(Excerpt provided)
As usual, I have a theory on this matter. Although I do not partake in the whistling and comments when a attractive woman passes by me, I still feel the urge to say something to gain her attention. That is because I am a male, genetically programmed to seek out potential mates! Hopefully, I am in control of my actions, and my display of interest will be rather superficial in nature. Our society has become so paranoid and proper that we are not allowed to react or behave in any way like we have for the last several million years; we have become overly civilized. We have come a long way; in earlier times a female walking alone might be considered a viable mate and worthy of courting. However in today’s world, any misconstruded action could possibly bring the cops running in response to a screaming female.
Yes ladies, you have it tough, but we males have are own problems as well. Courting a female in our society is a complex andat times a frustrating ordeal,  sumed up well by the old adage, “Dammed if you do, dammed if you don’t.”  Some women like aggressive men while others preferr passive men…….. For the single man, trying to find a suitable woman is a Pandora’s box of emotions capable of fracturing his confidence without the slightest warning. I would love to write more on this subject but I am heading to the mall to sit and watch the women walk by while my wife shops….Sue, where are my sunglasses?
(End Excerpt provided)
(Given data)
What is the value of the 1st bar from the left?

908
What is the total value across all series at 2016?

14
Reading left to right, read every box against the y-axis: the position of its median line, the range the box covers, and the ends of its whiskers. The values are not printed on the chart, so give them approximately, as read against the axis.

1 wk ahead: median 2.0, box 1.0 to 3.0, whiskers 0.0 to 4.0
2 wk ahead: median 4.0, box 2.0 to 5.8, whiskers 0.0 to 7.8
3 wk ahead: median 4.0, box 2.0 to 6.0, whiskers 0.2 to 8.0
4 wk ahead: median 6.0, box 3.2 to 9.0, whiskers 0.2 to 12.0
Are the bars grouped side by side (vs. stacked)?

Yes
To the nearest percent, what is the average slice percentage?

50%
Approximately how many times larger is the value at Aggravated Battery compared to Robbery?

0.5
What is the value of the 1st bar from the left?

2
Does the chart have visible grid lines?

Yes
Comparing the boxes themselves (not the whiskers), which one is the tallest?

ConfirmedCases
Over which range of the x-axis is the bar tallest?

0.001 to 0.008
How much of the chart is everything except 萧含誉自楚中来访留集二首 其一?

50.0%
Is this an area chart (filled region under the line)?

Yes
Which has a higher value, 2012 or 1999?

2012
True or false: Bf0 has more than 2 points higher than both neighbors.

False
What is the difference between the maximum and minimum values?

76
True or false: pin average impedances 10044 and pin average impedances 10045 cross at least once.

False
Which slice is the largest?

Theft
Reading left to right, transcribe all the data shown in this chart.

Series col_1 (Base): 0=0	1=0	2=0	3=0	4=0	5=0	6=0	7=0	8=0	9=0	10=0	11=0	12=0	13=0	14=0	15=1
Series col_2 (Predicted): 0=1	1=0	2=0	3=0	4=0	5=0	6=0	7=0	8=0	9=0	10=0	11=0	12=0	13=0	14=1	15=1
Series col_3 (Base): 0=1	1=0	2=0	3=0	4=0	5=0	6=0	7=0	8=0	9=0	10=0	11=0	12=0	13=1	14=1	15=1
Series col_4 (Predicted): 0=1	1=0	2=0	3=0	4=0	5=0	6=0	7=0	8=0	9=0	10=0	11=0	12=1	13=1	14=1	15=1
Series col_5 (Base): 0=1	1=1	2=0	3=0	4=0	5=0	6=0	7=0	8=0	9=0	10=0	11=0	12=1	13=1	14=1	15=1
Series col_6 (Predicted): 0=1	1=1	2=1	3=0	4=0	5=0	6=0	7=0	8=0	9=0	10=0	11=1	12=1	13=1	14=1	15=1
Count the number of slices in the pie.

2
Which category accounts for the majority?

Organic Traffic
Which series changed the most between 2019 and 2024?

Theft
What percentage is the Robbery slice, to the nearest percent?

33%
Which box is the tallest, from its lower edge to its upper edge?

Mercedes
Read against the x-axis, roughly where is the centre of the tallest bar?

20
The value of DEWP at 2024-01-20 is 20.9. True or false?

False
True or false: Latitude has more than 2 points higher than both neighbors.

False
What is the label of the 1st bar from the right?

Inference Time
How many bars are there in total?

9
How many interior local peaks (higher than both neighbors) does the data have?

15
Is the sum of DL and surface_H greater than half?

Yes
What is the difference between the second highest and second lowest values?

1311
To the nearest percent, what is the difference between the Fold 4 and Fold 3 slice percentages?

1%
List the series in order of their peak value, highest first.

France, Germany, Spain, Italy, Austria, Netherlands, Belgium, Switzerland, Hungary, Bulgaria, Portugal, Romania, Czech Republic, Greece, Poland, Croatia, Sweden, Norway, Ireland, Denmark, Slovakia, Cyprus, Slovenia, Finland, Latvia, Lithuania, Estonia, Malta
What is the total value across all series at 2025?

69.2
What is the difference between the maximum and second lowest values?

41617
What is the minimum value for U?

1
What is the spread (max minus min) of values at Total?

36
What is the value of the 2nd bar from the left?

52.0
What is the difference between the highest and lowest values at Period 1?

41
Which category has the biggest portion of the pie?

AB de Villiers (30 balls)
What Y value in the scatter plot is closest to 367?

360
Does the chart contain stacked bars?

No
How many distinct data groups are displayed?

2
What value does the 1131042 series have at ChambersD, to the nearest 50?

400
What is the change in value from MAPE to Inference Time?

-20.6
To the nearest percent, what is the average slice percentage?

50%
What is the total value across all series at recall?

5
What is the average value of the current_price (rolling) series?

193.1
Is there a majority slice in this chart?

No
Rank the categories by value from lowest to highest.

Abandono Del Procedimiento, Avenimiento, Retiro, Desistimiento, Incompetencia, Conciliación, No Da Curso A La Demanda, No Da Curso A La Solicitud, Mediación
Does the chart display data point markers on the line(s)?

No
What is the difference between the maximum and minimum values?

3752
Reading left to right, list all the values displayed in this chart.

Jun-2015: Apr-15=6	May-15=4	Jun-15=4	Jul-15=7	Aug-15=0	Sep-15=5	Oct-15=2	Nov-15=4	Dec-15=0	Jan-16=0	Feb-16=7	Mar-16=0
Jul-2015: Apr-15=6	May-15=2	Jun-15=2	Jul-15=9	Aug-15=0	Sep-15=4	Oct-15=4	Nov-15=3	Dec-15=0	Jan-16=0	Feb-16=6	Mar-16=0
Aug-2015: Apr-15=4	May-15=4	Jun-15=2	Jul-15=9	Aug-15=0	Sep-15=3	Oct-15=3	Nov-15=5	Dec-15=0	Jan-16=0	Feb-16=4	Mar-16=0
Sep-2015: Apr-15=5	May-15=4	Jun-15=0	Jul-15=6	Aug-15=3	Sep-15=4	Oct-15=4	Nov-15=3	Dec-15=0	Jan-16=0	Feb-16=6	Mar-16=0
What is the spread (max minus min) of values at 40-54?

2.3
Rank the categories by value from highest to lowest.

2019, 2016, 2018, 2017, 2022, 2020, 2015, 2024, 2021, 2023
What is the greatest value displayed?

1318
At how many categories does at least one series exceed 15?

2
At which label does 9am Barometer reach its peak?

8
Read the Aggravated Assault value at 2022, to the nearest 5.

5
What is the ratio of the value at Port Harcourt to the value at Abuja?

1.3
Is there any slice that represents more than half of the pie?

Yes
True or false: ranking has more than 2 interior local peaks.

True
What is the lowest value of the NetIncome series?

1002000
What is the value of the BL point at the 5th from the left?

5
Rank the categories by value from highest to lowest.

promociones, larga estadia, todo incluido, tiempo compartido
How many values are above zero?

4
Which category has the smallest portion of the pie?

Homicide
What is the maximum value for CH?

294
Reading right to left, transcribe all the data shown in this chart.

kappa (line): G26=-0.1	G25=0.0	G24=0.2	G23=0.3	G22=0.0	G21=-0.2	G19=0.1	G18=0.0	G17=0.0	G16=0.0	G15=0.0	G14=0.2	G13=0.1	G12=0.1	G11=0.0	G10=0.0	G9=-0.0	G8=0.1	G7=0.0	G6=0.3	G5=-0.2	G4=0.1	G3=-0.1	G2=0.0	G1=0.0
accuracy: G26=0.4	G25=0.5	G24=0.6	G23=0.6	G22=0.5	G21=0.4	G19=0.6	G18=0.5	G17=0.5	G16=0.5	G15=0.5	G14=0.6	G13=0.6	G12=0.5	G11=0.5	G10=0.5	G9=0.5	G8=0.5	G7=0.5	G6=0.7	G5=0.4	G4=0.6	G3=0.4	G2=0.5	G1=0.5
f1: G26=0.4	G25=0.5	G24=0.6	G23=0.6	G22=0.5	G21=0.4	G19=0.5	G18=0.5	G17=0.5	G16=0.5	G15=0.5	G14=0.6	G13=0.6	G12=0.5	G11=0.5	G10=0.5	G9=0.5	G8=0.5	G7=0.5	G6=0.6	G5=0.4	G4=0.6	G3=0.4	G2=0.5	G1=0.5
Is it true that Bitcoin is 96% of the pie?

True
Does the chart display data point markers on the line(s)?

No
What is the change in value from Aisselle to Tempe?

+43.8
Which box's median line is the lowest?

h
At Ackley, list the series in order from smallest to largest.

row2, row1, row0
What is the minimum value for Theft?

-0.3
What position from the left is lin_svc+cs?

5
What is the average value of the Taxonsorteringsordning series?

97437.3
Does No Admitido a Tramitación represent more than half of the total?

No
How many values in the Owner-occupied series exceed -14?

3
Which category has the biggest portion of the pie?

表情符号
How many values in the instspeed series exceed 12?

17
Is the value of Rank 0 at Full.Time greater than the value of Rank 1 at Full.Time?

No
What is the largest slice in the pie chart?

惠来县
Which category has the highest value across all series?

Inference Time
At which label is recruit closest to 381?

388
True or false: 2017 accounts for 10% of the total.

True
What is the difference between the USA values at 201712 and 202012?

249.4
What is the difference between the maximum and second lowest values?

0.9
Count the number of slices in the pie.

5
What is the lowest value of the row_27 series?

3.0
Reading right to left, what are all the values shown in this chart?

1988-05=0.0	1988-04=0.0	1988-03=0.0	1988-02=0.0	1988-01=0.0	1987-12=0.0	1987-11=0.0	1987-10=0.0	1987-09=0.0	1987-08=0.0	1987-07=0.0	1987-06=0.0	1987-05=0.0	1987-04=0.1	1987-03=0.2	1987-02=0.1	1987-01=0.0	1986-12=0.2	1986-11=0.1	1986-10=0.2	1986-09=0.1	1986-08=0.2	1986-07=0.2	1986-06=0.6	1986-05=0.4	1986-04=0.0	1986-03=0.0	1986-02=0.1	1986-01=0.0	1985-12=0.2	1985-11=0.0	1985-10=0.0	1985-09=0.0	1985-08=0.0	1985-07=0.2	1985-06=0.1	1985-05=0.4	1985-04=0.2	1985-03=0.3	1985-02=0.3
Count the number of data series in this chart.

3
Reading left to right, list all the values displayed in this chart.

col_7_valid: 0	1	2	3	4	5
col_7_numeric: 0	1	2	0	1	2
(End Given data)
> Work required
Extract the text of the passage on courtship between "Yes ladies, you" and "are my sunglasses?", inclusive, reproducing it word for word.

> Answer for this exercise
Yes ladies, you have it tough, but we males have are own problems as well. Courting a female in our society is a complex andat times a frustrating ordeal,  sumed up well by the old adage, “Dammed if you do, dammed if you don’t.”  Some women like aggressive men while others preferr passive men…….. For the single man, trying to find a suitable woman is a Pandora’s box of emotions capable of fracturing his confidence without the slightest warning. I would love to write more on this subject but I am heading to the mall to sit and watch the women walk by while my wife shops….Sue, where are my sunglasses?